Asimismo, a Cristina Narbona se la relacionaba -quizás demasiado, por lo visto- con grupos ecologistas destacados, como Greenpeace o Ecologistas en Acción, que "obstaculizaban" la labor de otros departamentos del anterior Gobierno socialista, como Fomento. Basta con echar un vistazo a las webs de las citadas organizaciones para comprobar cómo les ha sentado la nueva "reestructuración" del Gobierno. Especialmente irónica es la sentencia de Greenpeace, que duda que los asesores "ecologistas" internacionales de Zapatero Al Gore y Rifkin le recomendaran semejante reconversión, que hace desaparecer de un plumazo el Ministerio de Medio Ambiente (que se creó en 1996 en el primer gobierno Aznar) y lo pone en manos de una economista con experiencia en muchas cosas pero ninguna en este sector, más bien al contrario, en la agricultura industrial, en los transgénicos y en la extensión del regadío en un país en el que cada día que pasa llueve menos.

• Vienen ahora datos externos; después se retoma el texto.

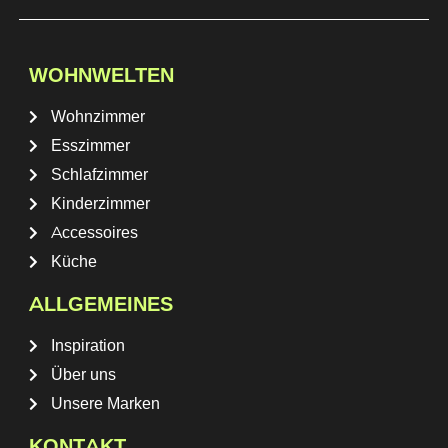
WOHNWELTEN
Wohnzimmer
Esszimmer
Schlafzimmer
Kinderzimmer
Accessoires
Küche
ALLGEMEINES
Inspiration
Über uns
Unsere Marken
KONTAKT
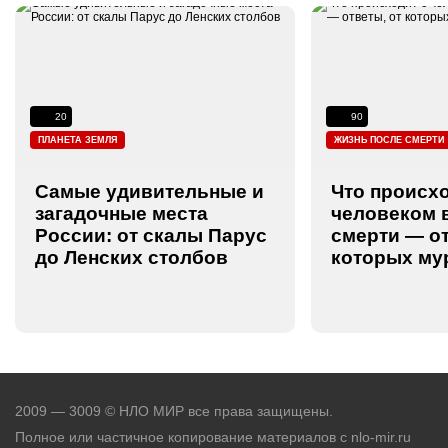
20
90
ПЛАНЕТА ЗЕМЛЯ
ЖИЗНЬ ПОСЛЕ СМЕРТИ
Самые удивительные и
Что происхо
загадочные места
человеком 
России: от скалы Парус
смерти — от
до Ленских столбов
которых му
2009 — 3009 © НЛО МИР все права защищены.
Полное или частичное копирование материалов с nlo-mir.ru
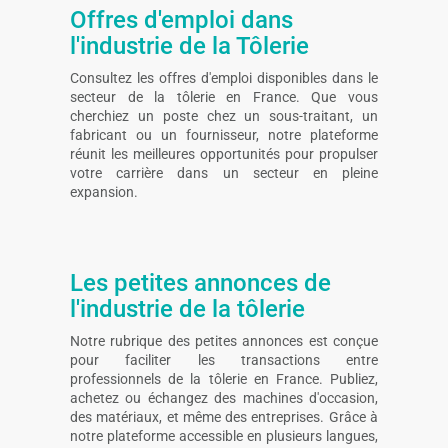
Offres d'emploi dans
l'industrie de la Tôlerie
Consultez les offres d'emploi disponibles dans le
secteur de la tôlerie en France. Que vous
cherchiez un poste chez un sous-traitant, un
fabricant ou un fournisseur, notre plateforme
réunit les meilleures opportunités pour propulser
votre carrière dans un secteur en pleine
expansion.
Les petites annonces de
l'industrie de la tôlerie
Notre rubrique des petites annonces est conçue
pour faciliter les transactions entre
professionnels de la tôlerie en France. Publiez,
achetez ou échangez des machines d'occasion,
des matériaux, et même des entreprises. Grâce à
notre plateforme accessible en plusieurs langues,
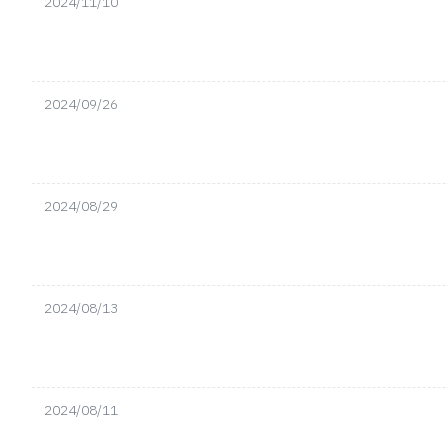
2024/11/10
2024/09/26
2024/08/29
2024/08/13
2024/08/11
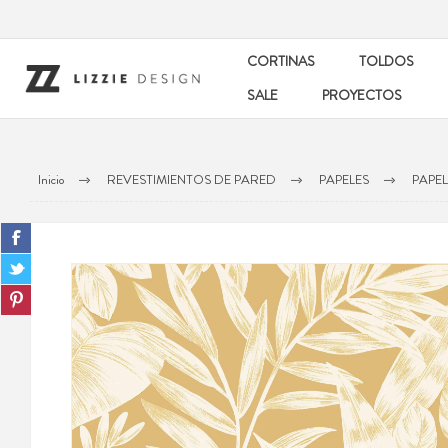
CORTINAS
TOLDOS
SALE
PROYECTOS
Inicio
REVESTIMIENTOS DE PARED
PAPELES
PAPEL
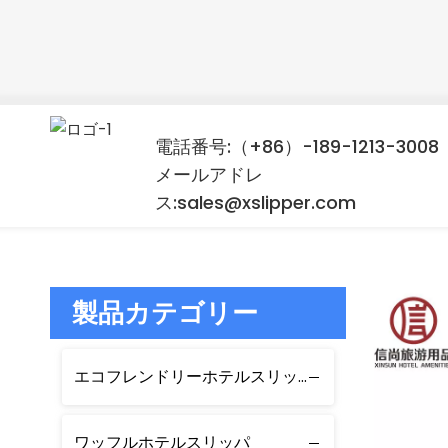
電話番号:（+86）-189-1213-3008
メールアドレ
ス:sales@xslipper.com
製品カテゴリー
エコフレンドリーホテルスリッパ
ワッフルホテルスリッパ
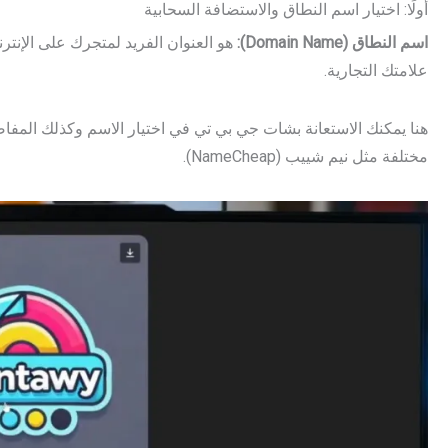
أولًا: اختيار اسم النطاق والاستضافة السحابية
اسم النطاق (Domain Name):
هو العنوان الفريد لمتجرك على الإنتر
علامتك التجارية.
هنا يمكنك الاستعانة بشات جي بي تي في اختيار الاسم وكذلك المف
مختلفة مثل نيم شييب (NameCheap).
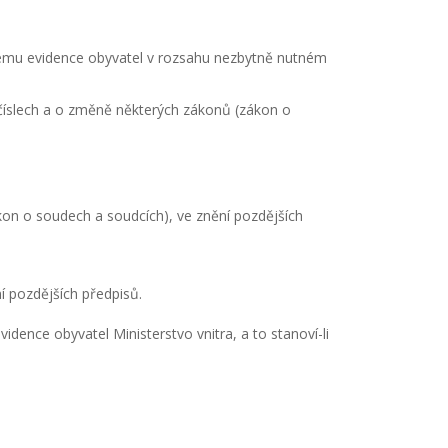
stému evidence obyvatel v rozsahu nezbytně nutném
 číslech a o změně některých zákonů (zákon o
kon o soudech a soudcích), ve znění pozdějších
í pozdějších předpisů.
dence obyvatel Ministerstvo vnitra, a to stanoví-li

Quizás es que a los que estamos lejos del centro de poder no alcanzamos a contemplar -y mucho menos a comprender- el complejo plan que el presidente Zapatero, hombre -presuntamente- comprometido con el cambio climático donde los haya, ha dispuesto para los pobres españolitos de a pie. Sin embargo, desde mi ignorancia y lejanía me atrevo a opinar que, en pleno siglo XXI, diluir el medio ambiente en un enorme ministerio cargado de competencias que van desde la agricultura, a la pesca, el agua, alimentación, biodiversidad, incendios, ganadería, enfermedades de origen veterinario, la caza, el cambio climático o al salvamento marítimo y la contaminación costera (heredadas de Fomento), y gestionadas por la misma persona, no es una buena decisión (al menos para el medio ambiente).

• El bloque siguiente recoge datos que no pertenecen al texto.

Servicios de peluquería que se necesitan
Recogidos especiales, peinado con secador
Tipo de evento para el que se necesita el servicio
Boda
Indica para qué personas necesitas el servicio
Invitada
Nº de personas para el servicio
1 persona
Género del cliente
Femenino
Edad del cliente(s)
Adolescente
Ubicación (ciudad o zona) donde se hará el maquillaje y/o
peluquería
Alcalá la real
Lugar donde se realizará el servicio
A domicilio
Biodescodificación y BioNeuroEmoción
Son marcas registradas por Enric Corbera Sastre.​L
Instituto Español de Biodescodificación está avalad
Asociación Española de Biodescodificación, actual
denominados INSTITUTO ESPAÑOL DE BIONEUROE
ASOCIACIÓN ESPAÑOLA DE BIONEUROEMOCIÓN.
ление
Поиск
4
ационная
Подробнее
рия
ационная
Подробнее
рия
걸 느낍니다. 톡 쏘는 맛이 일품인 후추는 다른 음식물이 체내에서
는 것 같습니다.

Es gracioso recordar que hace unas semanas se llegó a barajar el nombre de Joaquín Araujo, el célebre ambientalista, como candidato a ministro de Medio Ambiente, algo imposible de suceder y que enseguida desmintió el interesado. Un independiente con coherencia y compromiso es imposible que alcance en este país (tal vez en Suecia ocurra) un puesto destacado en la política internacional, nacional o regional, puesto que "las prioridades son las que son", y las aventuras son para los montañeros y para los de "Al filo de lo imposible". Zapatero ha preferido dejar las aventuras para otros tiempos y ha apostado por los valores seguros y menos incómodos de sobrellevar. Los sueños quedan para los discursos electorales y para la intimidad.

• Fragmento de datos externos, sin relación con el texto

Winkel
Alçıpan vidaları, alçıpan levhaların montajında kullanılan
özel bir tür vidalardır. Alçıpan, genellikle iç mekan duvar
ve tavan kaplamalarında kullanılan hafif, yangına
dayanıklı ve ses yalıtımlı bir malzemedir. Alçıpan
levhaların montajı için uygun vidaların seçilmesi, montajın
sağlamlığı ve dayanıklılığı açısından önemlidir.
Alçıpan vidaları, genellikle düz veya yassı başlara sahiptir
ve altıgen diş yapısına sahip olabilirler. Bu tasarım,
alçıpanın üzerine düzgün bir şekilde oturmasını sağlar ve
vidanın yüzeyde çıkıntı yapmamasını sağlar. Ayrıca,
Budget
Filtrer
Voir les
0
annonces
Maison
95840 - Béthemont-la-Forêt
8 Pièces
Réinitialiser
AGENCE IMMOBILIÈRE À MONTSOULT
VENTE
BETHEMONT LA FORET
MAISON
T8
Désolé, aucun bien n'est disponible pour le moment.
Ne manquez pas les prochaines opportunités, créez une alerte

No obstante, habrá que darle un tiempo al nuevo Gobierno y esperar para ver cómo se desarrolla este ambicioso ministerio, de ver si la nueva ministra será capaz de armonizar unas actividades históricamente insostenibles y depredadoras de recursos, como la agricultura, la pesca y la ganadería en España, con la conservación de la naturaleza y el medio ambiente. Será interesante comprobar cómo se aborda desde esa perspectiva más global e "integradora" la supuesta apuesta por un modelo de desarrollo más equilibrado, armonioso y menos agresivo con el medio y la atmósfera. Sin ser demasiado pesimista, creo que nos va a tocar vivir tiempos interesantes, como dice la maldición china?